» Record set
● ● ●
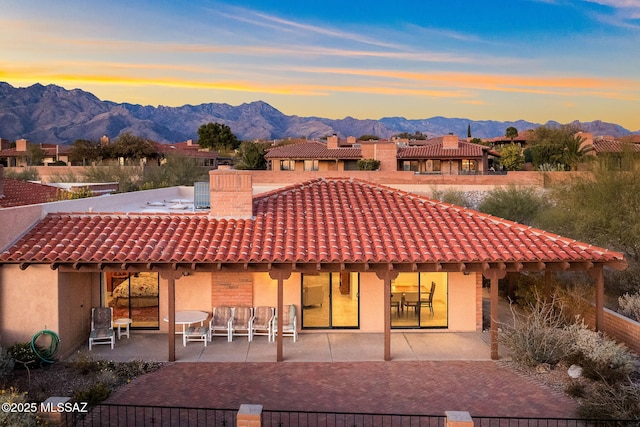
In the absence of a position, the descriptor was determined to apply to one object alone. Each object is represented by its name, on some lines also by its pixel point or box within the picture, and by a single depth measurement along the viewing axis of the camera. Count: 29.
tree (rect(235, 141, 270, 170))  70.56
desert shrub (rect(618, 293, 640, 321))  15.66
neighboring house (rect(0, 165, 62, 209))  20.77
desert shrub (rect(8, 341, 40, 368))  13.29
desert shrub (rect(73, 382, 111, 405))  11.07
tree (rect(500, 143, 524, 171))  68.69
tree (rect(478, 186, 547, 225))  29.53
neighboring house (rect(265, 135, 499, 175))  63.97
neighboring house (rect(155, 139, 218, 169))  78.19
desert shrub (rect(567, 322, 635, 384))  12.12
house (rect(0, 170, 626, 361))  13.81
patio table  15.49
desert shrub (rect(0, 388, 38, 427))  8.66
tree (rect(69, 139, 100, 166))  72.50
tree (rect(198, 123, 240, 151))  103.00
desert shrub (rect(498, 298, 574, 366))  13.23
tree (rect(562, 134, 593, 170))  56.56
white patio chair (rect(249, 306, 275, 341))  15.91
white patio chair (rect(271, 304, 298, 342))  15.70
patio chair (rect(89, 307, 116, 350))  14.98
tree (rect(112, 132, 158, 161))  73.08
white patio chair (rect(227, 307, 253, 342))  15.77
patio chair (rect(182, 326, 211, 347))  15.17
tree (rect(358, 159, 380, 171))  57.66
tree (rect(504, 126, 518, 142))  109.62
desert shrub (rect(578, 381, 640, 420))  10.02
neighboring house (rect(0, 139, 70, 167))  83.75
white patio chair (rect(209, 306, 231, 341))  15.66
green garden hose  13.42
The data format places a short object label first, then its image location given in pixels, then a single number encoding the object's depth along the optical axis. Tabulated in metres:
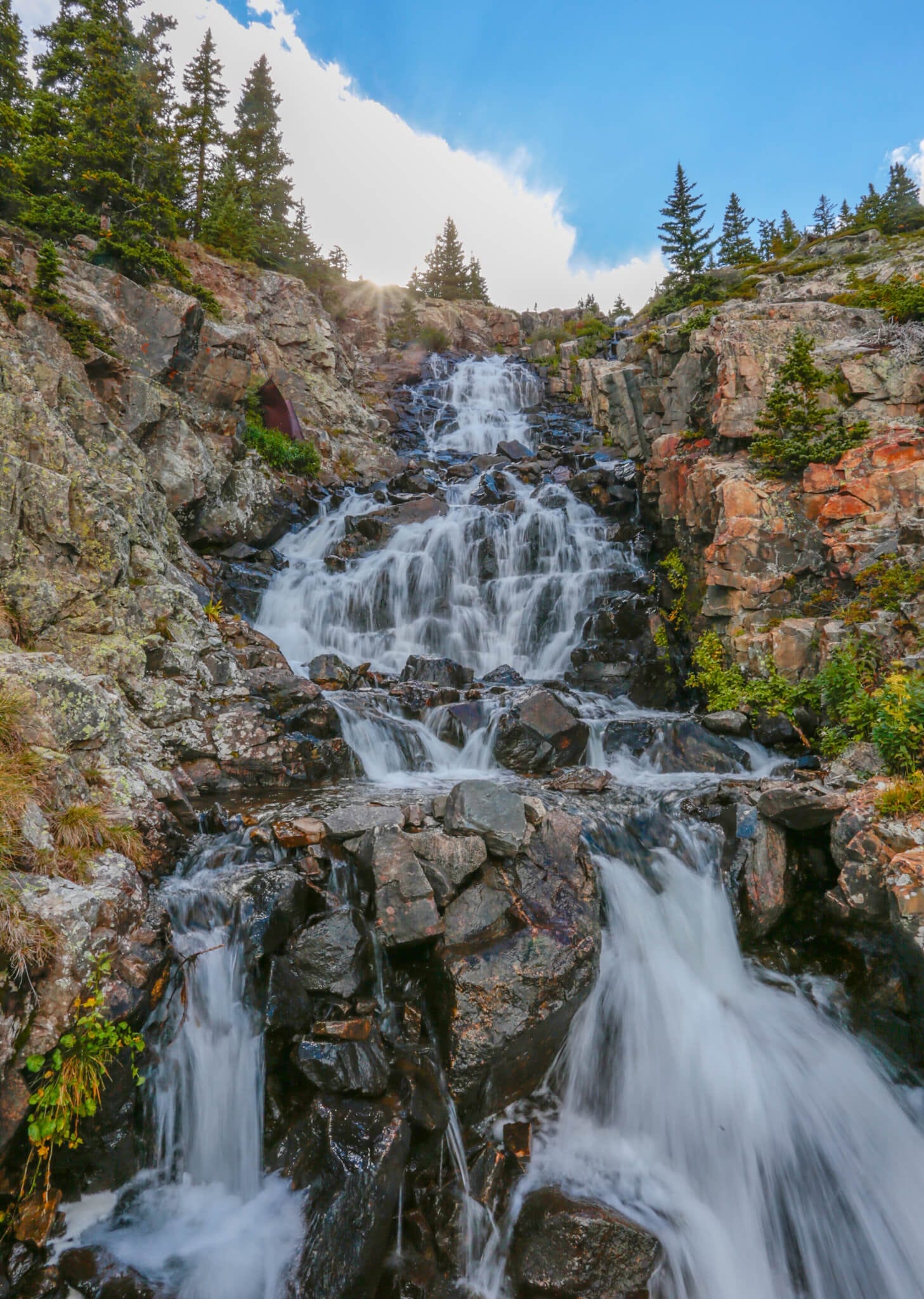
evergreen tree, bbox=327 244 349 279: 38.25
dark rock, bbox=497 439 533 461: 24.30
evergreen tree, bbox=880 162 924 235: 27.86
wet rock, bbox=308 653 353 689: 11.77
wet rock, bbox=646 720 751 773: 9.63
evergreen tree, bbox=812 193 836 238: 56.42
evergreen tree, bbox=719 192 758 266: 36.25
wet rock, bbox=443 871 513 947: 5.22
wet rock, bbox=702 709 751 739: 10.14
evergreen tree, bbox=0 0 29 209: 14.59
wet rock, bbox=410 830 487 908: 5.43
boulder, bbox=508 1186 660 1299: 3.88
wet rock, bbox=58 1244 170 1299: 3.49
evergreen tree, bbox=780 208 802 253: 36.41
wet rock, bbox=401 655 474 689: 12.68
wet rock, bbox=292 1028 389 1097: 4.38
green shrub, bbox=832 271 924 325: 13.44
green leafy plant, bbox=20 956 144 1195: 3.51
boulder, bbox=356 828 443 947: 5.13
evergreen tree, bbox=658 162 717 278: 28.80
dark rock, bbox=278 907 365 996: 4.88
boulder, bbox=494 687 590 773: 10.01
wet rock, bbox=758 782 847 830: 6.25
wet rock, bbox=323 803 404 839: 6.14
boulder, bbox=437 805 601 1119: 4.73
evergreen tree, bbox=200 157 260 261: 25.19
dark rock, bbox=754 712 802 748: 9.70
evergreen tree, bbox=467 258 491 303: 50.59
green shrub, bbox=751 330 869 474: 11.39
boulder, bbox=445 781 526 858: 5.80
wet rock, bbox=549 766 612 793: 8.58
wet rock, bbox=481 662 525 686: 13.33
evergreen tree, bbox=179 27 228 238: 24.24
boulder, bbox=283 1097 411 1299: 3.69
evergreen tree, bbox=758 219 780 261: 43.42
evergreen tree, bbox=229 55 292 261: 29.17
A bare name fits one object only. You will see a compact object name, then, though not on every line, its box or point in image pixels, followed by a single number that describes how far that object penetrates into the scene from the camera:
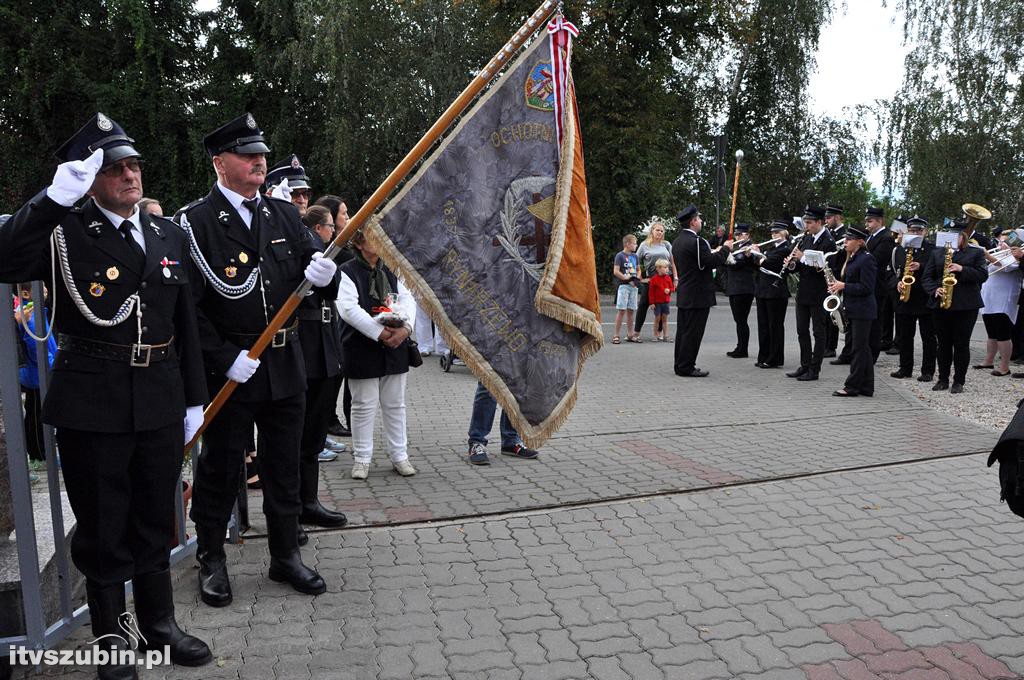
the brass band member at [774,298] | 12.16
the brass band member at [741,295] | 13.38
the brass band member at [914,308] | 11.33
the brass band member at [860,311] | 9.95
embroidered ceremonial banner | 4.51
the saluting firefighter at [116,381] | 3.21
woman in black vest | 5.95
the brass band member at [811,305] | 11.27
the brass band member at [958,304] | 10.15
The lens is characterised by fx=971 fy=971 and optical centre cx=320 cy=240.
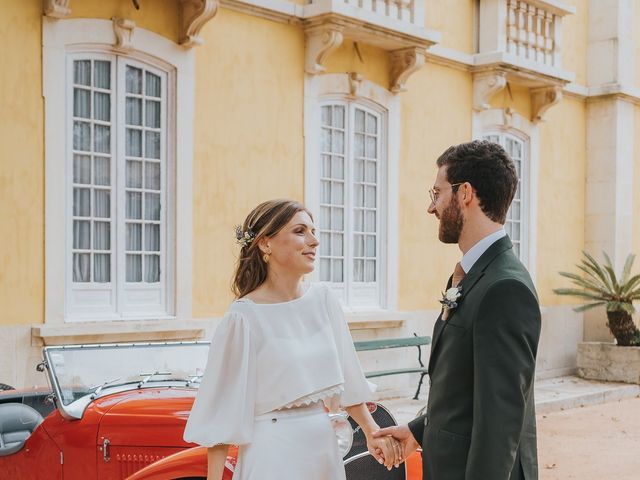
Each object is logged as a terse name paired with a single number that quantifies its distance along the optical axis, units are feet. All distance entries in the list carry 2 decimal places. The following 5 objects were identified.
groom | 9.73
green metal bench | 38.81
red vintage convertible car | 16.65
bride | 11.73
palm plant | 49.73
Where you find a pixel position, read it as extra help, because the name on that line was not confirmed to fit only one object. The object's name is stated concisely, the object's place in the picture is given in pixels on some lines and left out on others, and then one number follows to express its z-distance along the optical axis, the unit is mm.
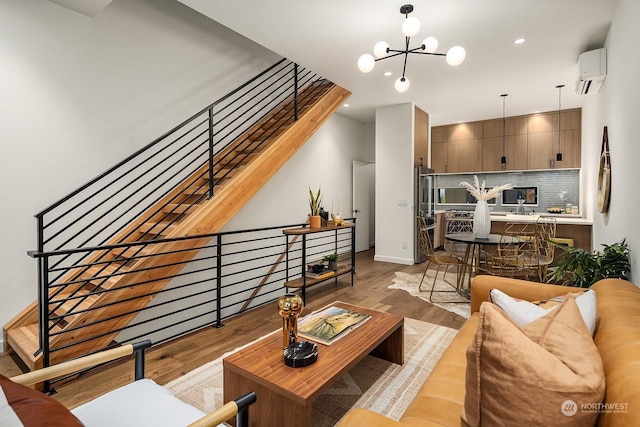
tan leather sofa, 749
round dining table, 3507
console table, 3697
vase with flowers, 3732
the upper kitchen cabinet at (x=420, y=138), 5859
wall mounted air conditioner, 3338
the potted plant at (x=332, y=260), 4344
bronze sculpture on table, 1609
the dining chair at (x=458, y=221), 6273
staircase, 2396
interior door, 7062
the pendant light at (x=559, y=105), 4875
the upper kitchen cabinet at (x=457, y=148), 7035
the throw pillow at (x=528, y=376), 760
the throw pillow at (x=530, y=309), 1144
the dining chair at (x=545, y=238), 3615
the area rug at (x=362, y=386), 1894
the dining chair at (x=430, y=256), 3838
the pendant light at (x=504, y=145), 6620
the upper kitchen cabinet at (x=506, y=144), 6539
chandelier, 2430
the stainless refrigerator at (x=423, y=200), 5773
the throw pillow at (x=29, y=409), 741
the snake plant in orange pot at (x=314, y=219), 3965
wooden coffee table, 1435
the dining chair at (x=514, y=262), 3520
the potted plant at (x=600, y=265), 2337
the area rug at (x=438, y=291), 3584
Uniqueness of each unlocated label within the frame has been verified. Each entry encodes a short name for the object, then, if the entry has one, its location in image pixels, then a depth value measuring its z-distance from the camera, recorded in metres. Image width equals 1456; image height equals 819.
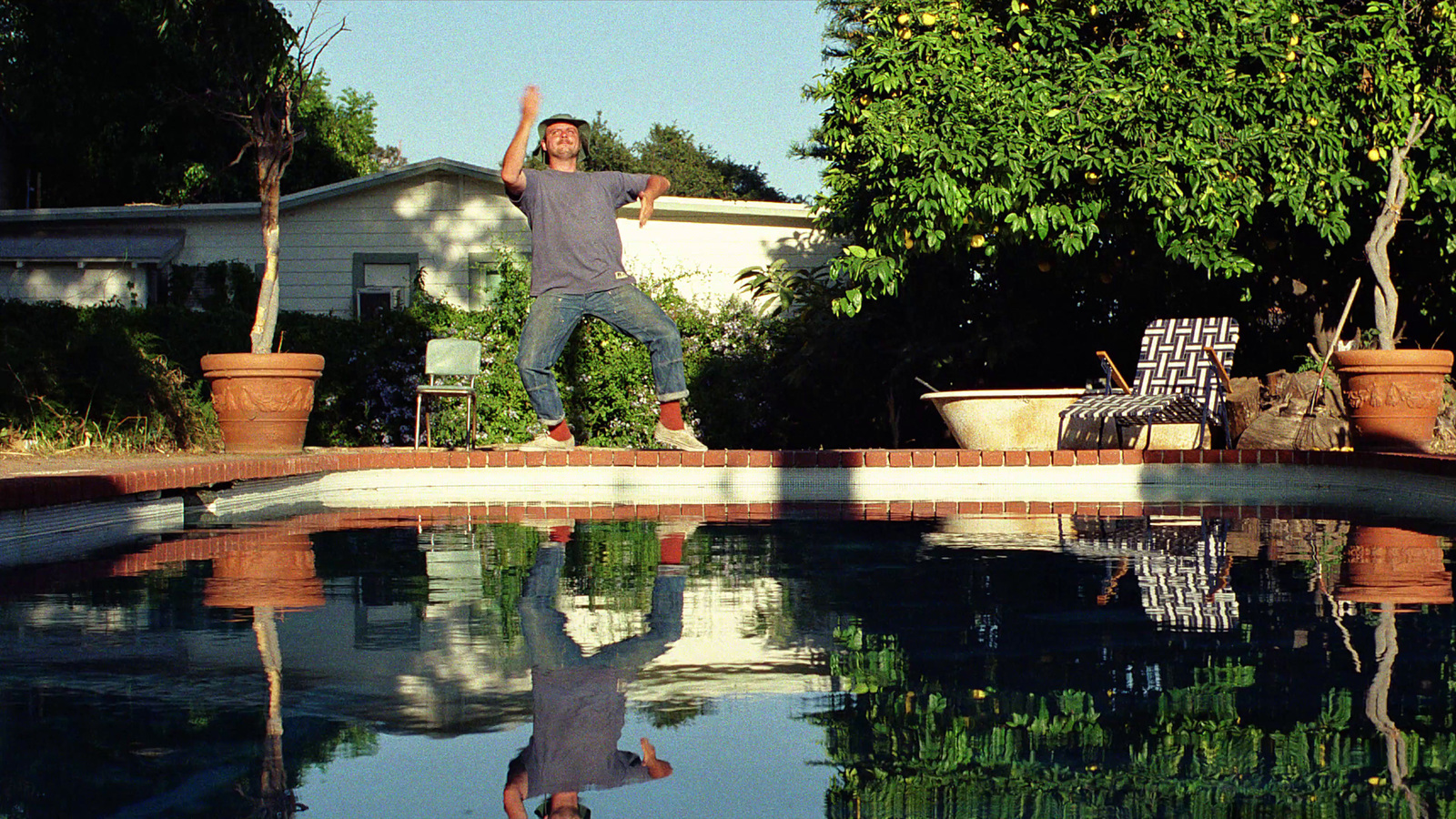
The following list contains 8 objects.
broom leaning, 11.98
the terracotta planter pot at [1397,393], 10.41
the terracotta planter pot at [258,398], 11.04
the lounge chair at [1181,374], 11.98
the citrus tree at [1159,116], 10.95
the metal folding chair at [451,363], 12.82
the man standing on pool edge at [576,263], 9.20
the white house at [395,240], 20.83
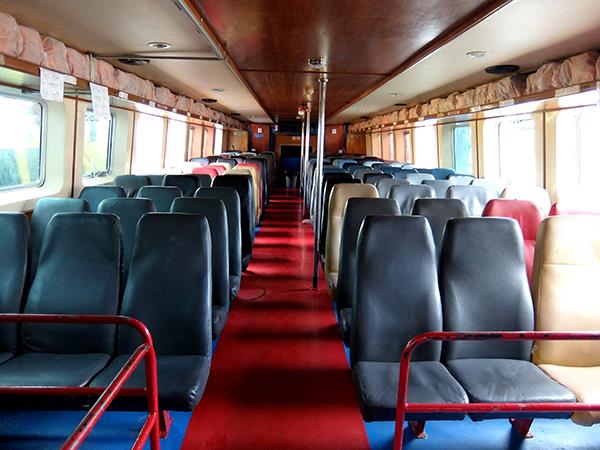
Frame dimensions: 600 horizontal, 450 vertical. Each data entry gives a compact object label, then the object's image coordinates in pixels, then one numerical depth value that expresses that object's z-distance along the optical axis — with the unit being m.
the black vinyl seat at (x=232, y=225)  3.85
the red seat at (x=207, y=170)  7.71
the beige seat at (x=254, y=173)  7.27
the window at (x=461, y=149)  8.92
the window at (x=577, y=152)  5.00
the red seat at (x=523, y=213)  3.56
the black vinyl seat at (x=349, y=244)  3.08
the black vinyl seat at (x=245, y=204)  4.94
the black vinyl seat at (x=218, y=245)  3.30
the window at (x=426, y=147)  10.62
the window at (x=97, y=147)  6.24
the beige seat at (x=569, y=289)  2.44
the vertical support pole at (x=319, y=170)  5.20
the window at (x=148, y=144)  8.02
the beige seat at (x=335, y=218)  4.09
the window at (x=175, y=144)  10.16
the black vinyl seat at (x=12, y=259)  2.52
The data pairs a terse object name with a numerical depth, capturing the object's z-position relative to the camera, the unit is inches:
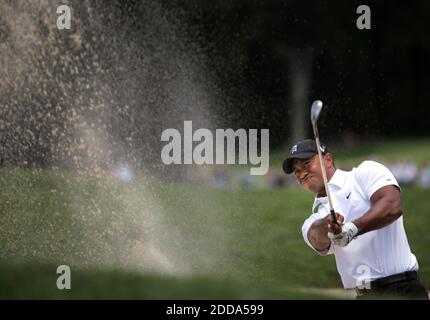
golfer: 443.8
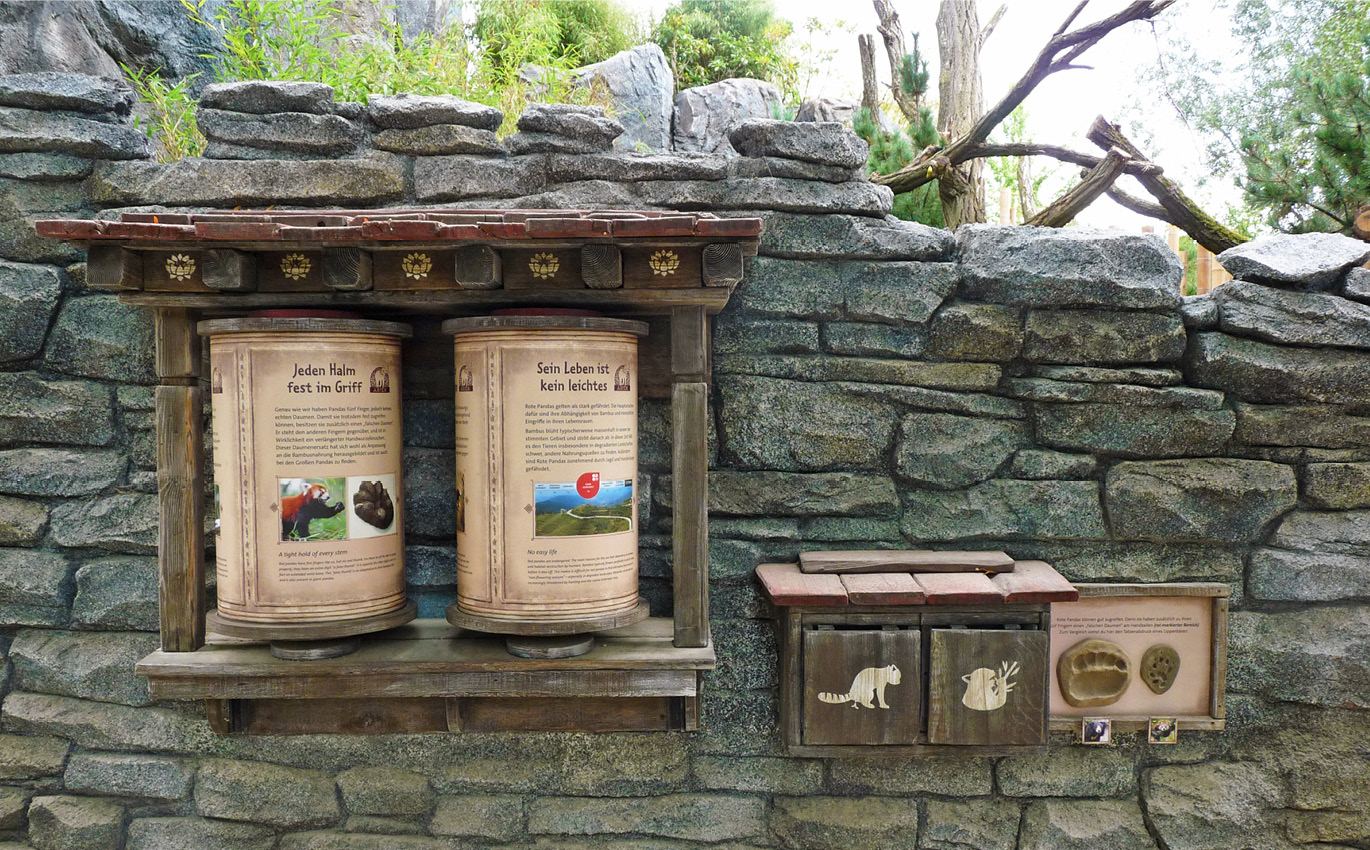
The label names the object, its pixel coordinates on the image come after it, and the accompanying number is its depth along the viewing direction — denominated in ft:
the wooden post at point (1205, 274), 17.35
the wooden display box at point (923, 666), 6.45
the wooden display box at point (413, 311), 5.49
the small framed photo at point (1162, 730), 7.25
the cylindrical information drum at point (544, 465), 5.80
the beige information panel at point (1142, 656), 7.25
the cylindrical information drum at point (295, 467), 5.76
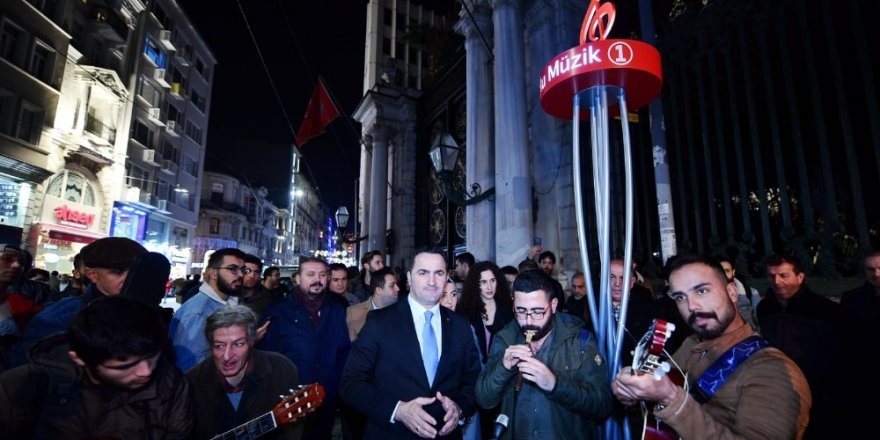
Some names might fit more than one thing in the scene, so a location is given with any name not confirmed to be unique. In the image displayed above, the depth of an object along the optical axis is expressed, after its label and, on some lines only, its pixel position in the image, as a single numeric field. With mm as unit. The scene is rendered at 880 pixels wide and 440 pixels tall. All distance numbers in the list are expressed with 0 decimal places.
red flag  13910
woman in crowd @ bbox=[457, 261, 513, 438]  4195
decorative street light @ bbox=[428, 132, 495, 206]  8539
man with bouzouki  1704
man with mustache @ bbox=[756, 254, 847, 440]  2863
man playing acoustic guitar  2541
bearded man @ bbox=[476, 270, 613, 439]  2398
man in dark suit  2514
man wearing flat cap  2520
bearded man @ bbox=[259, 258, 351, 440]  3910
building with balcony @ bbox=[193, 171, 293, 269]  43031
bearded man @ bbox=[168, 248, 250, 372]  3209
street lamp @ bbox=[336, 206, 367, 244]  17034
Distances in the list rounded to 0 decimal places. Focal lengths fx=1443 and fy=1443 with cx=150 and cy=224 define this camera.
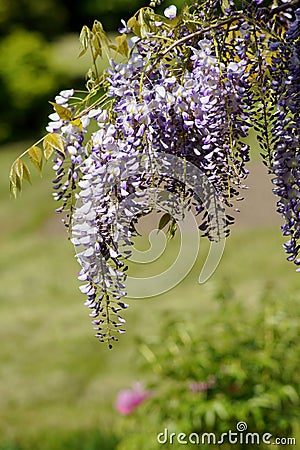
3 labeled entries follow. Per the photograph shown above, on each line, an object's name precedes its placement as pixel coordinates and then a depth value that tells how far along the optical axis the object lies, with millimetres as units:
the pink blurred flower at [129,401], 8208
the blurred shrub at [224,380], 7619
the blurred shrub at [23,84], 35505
● ● ●
» What this task involves
Beginning with the line containing "dark rock, bbox=278 907 365 996: 4.88" in the material above, copy every line exactly until you have copied the line containing "evergreen tree, bbox=179 27 228 238: 24.24".

» Reply to the exercise
dark rock, bbox=278 907 365 996: 4.88
boulder, bbox=494 687 590 773: 10.01
wet rock, bbox=758 782 847 830: 6.25
wet rock, bbox=323 803 404 839: 6.14
boulder, bbox=437 805 601 1119: 4.73
evergreen tree, bbox=200 157 260 261: 25.19
dark rock, bbox=754 712 802 748: 9.70
evergreen tree, bbox=467 258 491 303: 50.59
green shrub, bbox=751 330 869 474: 11.39
boulder, bbox=445 781 526 858: 5.80
wet rock, bbox=549 766 612 793: 8.58
wet rock, bbox=481 662 525 686: 13.33
evergreen tree, bbox=179 27 228 238: 24.24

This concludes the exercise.